Deux choses se passent alors.

D’abord, nous sommes enclins à imiter le zèle de Marie : celui qui provient du Saint‐Esprit et que rien n’arrête. A peine fécondée par lui le jour de l’Annonciation, ne la voit‐on pas franchir ‐ « en hâte », précise St. Luc ‐ 150 km pour rallier sa cousine Elisabeth et lui prodiguer des soins ? « Finie la tranquillité de Marie dans sa petite chambre », commente non sans un certain toupet le P. François Varillon (in Jésus, méditations, ch. 2). Et l’auteur d’ajouter : « le Saint‐Esprit est une puissance qui nous jette au‐dehors. (…) Quand on le touche, immédiatement il nous renvoie à l’extérieur ».

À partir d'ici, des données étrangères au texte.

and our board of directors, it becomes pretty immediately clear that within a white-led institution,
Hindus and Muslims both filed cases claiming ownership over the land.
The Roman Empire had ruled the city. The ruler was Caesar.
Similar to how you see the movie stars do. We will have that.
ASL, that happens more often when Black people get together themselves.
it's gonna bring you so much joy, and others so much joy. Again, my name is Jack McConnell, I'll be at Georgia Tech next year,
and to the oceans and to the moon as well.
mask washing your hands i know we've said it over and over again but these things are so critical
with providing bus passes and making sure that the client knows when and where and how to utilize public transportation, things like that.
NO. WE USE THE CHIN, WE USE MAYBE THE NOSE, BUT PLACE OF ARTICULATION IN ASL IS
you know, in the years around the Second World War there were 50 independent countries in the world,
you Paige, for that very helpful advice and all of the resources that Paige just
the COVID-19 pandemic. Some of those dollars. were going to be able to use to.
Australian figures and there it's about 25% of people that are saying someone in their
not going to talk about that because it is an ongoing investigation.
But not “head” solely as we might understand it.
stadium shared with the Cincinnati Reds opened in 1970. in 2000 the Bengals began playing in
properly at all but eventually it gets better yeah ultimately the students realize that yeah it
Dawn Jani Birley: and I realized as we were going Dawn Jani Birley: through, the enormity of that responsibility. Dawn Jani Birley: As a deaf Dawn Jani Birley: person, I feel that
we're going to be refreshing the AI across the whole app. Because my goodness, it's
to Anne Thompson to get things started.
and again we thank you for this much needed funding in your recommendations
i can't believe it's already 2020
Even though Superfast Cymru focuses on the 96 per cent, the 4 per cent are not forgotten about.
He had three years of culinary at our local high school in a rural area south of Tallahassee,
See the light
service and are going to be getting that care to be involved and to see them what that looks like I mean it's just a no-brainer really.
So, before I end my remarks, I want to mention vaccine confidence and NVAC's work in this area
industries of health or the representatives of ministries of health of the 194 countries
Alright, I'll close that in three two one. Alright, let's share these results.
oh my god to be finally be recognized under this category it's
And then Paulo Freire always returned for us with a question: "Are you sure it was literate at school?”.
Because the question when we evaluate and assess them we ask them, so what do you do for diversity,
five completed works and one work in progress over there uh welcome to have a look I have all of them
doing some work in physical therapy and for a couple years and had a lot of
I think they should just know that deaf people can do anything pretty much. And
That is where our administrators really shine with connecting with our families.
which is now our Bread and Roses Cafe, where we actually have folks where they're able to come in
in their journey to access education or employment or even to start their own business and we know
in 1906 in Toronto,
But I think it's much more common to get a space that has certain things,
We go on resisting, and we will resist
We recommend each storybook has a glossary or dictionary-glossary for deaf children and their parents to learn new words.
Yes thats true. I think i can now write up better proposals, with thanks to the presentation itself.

Par surcroît, devenant familiers du regard de Marie, nous adoptons peu à peu l’acuité et la douceur du Saint‐Esprit qui y règnent. L’acuité typique de Cana, où la Vierge devine la première ce qui manque pour que la fête continue. Celle, aussi, qui fait de Marie la contemplative par excellence de son Fils, prompte à en pénétrer le mystère et les desseins.

La douceur, enfin, où le Christ puisa de si précieuses consolations sur le chemin douloureux du Calvaire. Douceur maternelle que Jésus ne garde pas pour lui seul, mais entend partager avec Jean et tous ceux qui allaient se confier à Marie à travers les âges.

Que d’avantages, donc, à puiser au regard de la Toute Pure ! Zèle, acuité, douceur… De quoi nous convaincre d’égrainer plus souvent le chapelet enfoui dans notre poche, afin que cette année soit une réussite.